▶ [Exercises to complete]:
#1 Summarize the grammar question below in two sentences.
#2 Transcribe the part of the grammar question starting with "I've tried multiple" and going on through "will be appreciated.".

▶ [Text for analysis]:
________________

0
votes

I've written a grammar that as rules as follows:

A : B '?'  
  | B
  | A '+' A
  ;

B : "a"
  | "c" A "t" A
  ;

And this gives me a shift/reduce conflict on

A : B . '?'  (96)
A : B .  (98)

I've tried multiple ways to change the grammar but I seem to create even more conflicts when I try to change things. How can I remove this conflict?

Thank you in advance, any help will be appreciated.

1
How would you expect the parser to parse cata?? Which A gets the trailing ??Scott Hunter
The "c" and the other chars are meant to represent tokens, sorry I wasnt clear on thatFrank Wright
That doesn't answer my question: you can get to cata? by starting with A->B? or A->B, meaning the grammar is inherently ambiguous.Scott Hunter
Oh I understand it now, I cant really do anything about it the grammar itself is ambigous. Thank you!Frank Wright

1 Answers

2
votes

LALR(1) parsers resolve their conflicts using a single-character lookahead. When the lookahead can't disambiguate between the different actions, the conflict is then shown to the user.

________________

▶ [Source information]:

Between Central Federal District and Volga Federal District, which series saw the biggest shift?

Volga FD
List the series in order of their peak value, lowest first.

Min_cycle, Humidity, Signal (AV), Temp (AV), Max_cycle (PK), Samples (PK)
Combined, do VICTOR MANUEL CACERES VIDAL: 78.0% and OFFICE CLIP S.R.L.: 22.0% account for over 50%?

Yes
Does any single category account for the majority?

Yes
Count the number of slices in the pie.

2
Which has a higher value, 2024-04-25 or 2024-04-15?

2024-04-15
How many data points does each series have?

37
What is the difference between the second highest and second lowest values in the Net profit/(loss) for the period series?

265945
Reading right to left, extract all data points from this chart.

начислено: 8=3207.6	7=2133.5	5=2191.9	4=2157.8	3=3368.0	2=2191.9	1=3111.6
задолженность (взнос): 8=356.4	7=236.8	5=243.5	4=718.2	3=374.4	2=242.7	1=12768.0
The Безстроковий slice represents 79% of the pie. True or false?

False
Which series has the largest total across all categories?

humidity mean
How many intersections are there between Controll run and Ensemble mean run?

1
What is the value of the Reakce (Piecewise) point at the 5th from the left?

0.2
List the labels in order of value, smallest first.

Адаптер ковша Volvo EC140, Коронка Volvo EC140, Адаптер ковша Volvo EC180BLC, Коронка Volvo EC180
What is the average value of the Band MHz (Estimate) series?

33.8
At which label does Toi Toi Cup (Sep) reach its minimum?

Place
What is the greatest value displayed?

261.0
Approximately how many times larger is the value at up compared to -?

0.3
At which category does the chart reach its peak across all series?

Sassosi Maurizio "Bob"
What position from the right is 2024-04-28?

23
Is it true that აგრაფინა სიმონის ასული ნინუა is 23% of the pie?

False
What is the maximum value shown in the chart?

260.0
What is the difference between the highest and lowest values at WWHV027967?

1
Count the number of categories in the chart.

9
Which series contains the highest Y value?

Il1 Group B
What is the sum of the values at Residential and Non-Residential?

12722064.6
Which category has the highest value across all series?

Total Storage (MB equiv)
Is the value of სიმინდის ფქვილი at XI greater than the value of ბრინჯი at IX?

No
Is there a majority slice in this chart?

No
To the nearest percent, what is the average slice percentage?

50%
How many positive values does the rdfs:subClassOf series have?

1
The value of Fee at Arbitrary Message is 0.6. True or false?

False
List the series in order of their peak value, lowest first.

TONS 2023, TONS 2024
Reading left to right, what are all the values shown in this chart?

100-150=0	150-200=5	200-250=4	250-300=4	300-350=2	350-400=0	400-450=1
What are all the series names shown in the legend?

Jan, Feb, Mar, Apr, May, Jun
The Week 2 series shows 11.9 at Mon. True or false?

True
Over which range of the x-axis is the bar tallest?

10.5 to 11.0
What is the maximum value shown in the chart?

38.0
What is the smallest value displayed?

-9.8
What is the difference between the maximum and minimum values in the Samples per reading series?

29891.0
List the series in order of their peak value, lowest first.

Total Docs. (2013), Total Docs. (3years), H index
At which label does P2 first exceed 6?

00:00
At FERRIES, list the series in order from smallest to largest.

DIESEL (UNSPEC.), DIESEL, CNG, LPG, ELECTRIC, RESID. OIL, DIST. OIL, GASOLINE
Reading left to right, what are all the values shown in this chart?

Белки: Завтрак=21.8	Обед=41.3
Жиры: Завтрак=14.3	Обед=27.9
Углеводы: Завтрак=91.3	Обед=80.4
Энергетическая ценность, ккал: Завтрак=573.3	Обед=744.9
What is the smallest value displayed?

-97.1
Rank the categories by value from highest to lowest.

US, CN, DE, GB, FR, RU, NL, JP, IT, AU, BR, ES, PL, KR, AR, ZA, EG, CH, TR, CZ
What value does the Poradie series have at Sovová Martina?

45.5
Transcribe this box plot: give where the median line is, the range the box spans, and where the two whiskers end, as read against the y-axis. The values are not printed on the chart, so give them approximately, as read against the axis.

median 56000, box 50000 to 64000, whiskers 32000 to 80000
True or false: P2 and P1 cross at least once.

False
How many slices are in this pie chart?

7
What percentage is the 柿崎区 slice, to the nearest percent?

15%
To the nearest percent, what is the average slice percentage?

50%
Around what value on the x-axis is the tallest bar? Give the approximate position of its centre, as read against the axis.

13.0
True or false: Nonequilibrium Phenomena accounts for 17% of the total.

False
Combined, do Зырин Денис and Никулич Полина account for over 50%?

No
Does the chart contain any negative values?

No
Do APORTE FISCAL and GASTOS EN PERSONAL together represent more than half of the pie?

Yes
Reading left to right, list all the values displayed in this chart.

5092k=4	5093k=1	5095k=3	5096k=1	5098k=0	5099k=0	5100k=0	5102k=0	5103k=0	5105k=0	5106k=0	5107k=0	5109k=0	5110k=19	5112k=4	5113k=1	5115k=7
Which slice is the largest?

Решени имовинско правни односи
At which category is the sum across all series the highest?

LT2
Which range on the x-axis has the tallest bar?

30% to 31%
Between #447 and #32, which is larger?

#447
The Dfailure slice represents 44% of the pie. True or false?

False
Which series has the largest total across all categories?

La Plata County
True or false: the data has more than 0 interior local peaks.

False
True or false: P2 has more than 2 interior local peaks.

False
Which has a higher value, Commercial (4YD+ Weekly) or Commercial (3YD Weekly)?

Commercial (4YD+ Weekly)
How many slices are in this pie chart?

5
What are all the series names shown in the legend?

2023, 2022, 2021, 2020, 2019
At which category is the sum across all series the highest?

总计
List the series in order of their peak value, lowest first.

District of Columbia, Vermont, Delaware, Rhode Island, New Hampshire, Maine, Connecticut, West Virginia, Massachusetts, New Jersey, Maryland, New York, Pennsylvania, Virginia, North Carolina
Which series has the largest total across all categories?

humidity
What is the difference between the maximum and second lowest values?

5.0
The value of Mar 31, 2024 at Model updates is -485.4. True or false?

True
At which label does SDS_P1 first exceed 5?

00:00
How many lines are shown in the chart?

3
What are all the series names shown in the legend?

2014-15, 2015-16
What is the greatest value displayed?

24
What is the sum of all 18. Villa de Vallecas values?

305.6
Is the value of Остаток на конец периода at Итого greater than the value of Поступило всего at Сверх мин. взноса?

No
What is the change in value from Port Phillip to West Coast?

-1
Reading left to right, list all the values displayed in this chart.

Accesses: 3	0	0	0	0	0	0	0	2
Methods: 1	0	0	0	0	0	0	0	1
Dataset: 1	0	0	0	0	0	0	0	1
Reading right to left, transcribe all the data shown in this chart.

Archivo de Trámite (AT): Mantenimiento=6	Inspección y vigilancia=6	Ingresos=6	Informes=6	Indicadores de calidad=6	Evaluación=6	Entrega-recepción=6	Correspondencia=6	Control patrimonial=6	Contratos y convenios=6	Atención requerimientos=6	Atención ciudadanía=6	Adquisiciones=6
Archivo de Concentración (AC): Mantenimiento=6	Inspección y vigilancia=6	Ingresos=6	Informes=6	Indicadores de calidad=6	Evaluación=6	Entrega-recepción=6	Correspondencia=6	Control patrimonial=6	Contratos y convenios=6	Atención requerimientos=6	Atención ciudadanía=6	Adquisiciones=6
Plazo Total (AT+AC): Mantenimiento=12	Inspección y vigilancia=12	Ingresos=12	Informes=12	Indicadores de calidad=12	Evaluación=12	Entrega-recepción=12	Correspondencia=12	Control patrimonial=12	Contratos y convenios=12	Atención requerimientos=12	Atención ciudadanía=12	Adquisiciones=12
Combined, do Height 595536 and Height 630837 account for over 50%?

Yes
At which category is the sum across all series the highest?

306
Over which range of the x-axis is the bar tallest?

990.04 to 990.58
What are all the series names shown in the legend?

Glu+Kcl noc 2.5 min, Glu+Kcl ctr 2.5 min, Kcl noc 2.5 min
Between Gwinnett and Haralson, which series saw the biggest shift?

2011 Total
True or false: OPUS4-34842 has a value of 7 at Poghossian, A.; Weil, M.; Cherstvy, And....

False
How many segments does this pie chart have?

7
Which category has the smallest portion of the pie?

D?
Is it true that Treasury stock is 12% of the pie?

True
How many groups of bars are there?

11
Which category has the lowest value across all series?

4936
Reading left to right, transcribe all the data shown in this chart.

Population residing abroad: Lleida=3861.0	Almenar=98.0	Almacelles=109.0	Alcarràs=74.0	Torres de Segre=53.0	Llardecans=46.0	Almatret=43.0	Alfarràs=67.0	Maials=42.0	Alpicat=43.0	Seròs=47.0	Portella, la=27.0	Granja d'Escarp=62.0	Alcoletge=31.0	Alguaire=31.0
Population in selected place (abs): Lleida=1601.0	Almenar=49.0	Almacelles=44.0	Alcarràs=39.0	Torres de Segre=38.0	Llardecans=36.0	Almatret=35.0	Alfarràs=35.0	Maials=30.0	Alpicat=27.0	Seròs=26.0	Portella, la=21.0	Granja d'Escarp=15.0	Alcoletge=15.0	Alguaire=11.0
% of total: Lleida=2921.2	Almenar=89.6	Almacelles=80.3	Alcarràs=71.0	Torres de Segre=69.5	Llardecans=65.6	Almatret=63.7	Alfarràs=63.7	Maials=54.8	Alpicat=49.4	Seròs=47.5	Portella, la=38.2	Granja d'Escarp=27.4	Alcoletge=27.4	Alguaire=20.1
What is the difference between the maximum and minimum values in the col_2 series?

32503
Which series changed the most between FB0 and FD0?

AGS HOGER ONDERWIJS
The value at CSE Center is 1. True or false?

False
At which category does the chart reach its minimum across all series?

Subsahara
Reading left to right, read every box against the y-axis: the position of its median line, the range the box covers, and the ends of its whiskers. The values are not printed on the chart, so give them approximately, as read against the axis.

________________

▶ [Results of the tasks]:
#1 A grammar in which A can be B followed by '?', B alone, or A '+' A produces a shift/reduce conflict between the items "A : B . '?'" and "A : B .", and the asker's attempts to change the grammar only created more conflicts. A commenter points out that a string such as cata? can be reached by starting with either A->B? or A->B, so the grammar is inherently ambiguous, and an answer explains that LALR(1) parsers resolve conflicts with a single-character lookahead and show the conflict to the user when that lookahead can't disambiguate between actions.

#2
I've tried multiple ways to change the grammar but I seem to create even more conflicts when I try to change things. How can I remove this conflict?

Thank you in advance, any help will be appreciated.